In the notification, China made it clear that it will no longer tolerate high levels of contamination from ‘dirty wastes’ or ‘hazardous wastes’ that it sees as damaging to both its ‘environmental interests’ and ‘people’s health’.
The filing of the notification could mean losing China as one of the biggest markets for recycled materials.
The Recycling Association in the UK launched a “Quality First campaign” almost a year ago to highlight the risk of China taking such actions. The campaign is looking to sort the recycled materials to the highest quality so they cannot be rejected or banned.
Mark Lyndon Paper Enterprises managing director Colin Clarke said: “Mark Lyndon Paper Enterprises along with our competitors ACN and Cyclelink UK have jointly supported the Quality First campaign because the mills we supply were increasingly concerned about rumours and actions, such as National Sword, coming from the Chinese Government about a crackdown on imports of recycled materials.
“For the time being, we are still able to export OCC, mixed paper and other grades to China as it is only unsorted waste paper imports that have been banned.

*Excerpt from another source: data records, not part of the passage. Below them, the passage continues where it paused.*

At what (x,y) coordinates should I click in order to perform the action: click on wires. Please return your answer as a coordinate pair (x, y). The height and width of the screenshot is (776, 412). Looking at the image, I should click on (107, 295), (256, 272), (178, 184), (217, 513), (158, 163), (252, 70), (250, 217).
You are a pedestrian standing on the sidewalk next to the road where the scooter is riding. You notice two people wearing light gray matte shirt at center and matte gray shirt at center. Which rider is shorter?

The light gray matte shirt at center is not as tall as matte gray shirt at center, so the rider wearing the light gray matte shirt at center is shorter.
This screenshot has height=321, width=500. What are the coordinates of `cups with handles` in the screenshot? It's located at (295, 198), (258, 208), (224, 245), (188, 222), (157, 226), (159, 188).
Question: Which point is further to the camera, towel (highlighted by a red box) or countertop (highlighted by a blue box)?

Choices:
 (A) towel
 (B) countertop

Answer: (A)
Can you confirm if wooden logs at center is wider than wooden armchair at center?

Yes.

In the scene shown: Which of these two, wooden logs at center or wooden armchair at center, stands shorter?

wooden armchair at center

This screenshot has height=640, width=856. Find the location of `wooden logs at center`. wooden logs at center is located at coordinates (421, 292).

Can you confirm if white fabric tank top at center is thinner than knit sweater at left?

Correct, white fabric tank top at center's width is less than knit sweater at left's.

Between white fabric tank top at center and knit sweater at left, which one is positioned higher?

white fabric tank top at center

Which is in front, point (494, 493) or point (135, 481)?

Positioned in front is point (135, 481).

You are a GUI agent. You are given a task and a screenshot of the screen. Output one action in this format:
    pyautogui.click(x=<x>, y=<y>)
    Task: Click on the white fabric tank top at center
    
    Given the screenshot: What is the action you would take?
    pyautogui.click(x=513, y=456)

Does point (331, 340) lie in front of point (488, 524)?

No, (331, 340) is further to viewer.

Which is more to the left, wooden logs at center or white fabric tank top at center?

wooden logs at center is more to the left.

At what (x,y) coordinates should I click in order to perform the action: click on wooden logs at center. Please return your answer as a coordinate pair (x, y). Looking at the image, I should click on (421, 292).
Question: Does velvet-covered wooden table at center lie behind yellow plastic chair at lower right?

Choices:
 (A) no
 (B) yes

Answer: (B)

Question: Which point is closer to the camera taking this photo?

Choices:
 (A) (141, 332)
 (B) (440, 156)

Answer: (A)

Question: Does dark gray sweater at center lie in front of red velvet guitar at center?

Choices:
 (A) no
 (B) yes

“The word from China is that we purchase a grade made to a global specification and not unsorted papers. Normal caveats apply when dealing with the Chinese authorities that if bad shipments are received, then mixed papers in particular could be at threat of a ban.
“We should also be clear that China is very serious about protecting its environment and the public health of its citizens. If we do not ensure our exports of paper are of the very highest quality, then we are at risk closing our most important market for recovered paper.
“The UK, Europe and other Asian destinations simply do not have the capacity to take all of our excess recovered paper, so we must make sure China remains open to us by providing it with a high quality secondary commodity.”